- **Dataset records**:
════════

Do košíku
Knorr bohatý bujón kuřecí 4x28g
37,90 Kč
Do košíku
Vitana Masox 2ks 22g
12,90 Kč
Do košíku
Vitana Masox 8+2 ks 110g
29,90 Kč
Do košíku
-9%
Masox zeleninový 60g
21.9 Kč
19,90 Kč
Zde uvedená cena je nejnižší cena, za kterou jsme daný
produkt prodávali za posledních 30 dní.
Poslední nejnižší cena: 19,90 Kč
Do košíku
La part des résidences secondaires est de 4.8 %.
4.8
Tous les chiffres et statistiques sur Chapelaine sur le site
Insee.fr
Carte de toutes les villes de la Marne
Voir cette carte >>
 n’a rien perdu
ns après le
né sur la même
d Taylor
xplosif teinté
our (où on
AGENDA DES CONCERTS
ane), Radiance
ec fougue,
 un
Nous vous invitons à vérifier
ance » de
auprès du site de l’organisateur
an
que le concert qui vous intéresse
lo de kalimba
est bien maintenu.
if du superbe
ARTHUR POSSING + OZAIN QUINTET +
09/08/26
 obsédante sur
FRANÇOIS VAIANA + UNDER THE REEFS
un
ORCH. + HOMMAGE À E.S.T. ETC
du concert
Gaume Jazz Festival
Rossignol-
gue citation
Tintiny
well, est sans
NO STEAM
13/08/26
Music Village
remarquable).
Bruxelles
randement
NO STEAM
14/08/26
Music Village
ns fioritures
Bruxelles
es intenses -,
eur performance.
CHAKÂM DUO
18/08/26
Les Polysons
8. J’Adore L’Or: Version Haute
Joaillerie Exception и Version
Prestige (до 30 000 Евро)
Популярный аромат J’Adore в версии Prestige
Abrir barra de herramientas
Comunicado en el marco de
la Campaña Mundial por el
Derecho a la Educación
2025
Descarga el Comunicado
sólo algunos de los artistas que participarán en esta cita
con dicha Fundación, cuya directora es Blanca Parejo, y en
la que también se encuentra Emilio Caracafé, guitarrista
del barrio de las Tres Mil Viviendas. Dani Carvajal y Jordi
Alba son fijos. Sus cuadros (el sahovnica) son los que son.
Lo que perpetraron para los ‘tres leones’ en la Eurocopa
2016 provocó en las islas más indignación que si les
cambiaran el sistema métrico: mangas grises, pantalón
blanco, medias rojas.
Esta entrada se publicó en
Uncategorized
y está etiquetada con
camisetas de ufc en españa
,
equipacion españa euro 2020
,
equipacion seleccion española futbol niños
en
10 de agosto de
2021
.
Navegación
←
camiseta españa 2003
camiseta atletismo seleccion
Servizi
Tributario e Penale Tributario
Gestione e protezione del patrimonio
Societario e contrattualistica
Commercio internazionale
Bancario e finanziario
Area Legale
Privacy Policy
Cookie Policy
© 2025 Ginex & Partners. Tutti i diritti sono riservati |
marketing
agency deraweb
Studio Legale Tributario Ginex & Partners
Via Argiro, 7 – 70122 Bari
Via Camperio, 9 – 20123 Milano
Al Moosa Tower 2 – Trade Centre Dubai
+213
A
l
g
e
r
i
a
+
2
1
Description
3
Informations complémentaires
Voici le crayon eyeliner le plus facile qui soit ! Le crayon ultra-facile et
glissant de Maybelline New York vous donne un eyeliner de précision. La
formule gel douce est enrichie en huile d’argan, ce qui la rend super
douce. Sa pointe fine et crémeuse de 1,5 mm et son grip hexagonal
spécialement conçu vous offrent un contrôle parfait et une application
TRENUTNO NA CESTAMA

════════

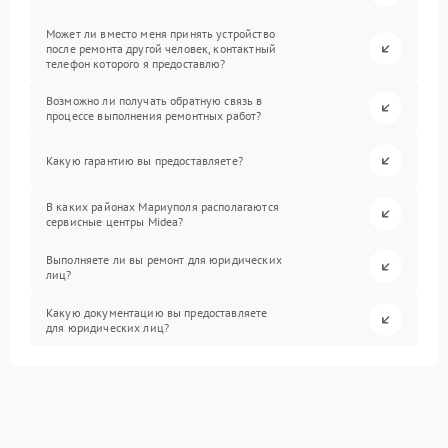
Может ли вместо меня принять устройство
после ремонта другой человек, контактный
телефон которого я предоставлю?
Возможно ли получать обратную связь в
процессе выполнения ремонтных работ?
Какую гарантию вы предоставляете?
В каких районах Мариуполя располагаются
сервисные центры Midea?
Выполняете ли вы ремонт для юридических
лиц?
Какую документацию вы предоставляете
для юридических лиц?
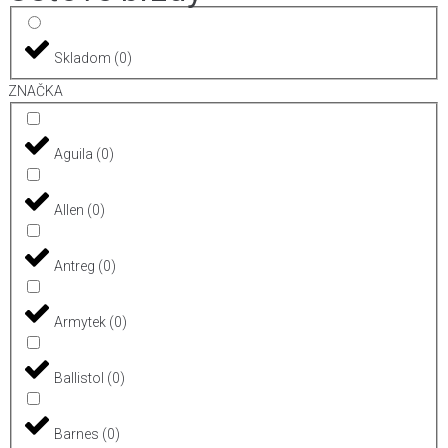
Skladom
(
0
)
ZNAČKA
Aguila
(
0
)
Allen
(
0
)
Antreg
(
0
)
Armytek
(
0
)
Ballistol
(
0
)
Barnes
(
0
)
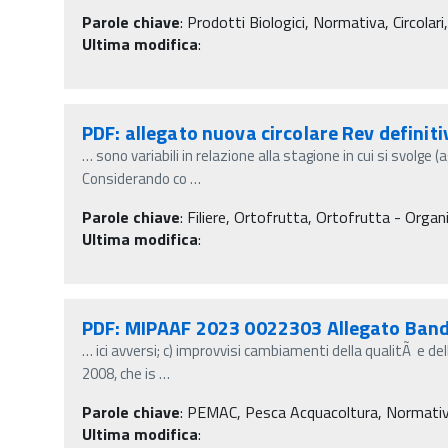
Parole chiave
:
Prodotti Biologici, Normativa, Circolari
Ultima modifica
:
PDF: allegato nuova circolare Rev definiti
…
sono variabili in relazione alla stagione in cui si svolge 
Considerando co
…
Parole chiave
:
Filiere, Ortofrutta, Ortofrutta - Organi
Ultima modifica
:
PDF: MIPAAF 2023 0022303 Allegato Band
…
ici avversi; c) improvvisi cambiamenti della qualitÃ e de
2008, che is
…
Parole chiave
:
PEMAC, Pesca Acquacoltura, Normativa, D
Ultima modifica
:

════════

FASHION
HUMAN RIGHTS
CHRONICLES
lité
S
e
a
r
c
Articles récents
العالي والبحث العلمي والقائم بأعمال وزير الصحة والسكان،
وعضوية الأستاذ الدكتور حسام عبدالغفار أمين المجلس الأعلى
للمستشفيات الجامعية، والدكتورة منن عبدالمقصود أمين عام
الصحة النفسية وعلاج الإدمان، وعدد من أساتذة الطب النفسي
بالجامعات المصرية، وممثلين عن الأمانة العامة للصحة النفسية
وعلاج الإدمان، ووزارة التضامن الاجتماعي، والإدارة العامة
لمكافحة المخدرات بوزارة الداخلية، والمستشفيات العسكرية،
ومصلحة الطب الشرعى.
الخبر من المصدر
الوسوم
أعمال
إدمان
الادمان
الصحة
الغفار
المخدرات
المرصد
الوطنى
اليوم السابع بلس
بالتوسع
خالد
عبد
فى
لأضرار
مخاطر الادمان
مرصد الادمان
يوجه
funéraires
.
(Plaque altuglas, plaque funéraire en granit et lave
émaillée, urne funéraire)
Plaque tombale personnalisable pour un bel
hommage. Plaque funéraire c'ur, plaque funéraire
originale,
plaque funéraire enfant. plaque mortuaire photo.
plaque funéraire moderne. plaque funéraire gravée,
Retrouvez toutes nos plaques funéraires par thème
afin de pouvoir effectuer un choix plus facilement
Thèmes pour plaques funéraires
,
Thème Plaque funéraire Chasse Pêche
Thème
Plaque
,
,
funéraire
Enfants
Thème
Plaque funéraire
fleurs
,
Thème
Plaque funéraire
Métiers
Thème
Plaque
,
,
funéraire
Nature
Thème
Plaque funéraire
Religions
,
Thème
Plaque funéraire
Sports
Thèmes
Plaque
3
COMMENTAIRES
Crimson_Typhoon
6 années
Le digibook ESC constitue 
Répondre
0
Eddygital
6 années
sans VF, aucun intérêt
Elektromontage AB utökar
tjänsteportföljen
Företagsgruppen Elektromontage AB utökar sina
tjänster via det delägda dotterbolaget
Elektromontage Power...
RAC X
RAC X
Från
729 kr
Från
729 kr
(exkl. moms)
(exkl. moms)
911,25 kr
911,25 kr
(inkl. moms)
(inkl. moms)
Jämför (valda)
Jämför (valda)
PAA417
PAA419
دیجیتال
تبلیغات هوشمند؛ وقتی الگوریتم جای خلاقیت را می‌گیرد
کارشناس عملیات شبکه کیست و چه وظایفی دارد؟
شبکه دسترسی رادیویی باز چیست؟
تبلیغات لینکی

════════

- **Problem to solve**: In the data, reproduce word for word the lines from the one containing "Может ли вместо меня принять устройство" through the one containing "сервисные центры Midea?", including both of those lines.

- **Solution to the problem**:
Может ли вместо меня принять устройство
после ремонта другой человек, контактный
телефон которого я предоставлю?
Возможно ли получать обратную связь в
процессе выполнения ремонтных работ?
Какую гарантию вы предоставляете?
В каких районах Мариуполя располагаются
сервисные центры Midea?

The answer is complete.